» **What to do**
Below are records; reproduce exactly the lines from the one that has "gsmann und ich" through the one that has "iheitsstatue. Damals haben", ends included, and nothing more.
Stored data Block Start
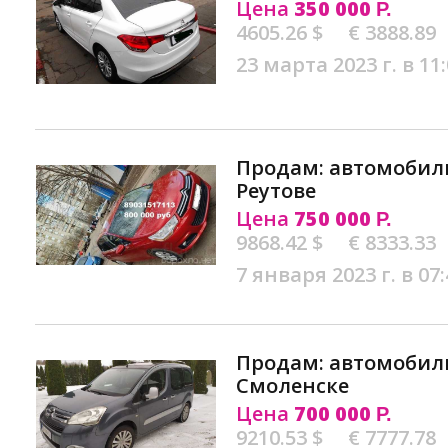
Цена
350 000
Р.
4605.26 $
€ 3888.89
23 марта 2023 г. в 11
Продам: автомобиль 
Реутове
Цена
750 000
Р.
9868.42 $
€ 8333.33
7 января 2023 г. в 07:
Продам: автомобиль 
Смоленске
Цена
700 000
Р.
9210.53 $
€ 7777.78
Stored data Block End
Stored data Block Start
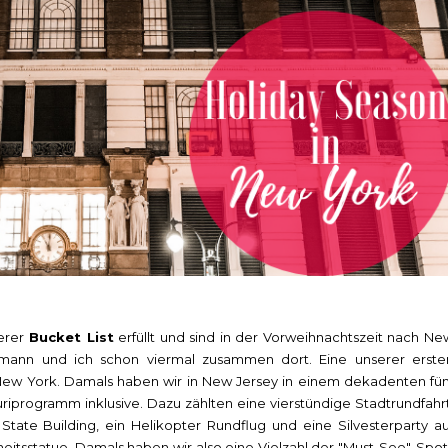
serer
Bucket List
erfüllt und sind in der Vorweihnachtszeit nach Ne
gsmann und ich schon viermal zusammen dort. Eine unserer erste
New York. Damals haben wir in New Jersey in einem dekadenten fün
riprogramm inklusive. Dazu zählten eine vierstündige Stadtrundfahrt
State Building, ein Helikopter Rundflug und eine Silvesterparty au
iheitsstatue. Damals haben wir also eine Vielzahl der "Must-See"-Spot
Stored data Block End
Stored data Block Start
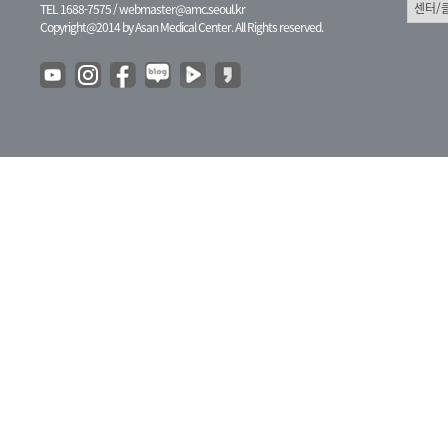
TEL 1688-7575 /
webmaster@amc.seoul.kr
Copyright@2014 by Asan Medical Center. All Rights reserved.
Stored data Block End
» **Solved problem**
gsmann und ich schon viermal zusammen dort. Eine unserer erste
New York. Damals haben wir in New Jersey in einem dekadenten fün
riprogramm inklusive. Dazu zählten eine vierstündige Stadtrundfahrt
State Building, ein Helikopter Rundflug und eine Silvesterparty au
iheitsstatue. Damals haben wir also eine Vielzahl der "Must-See"-Spot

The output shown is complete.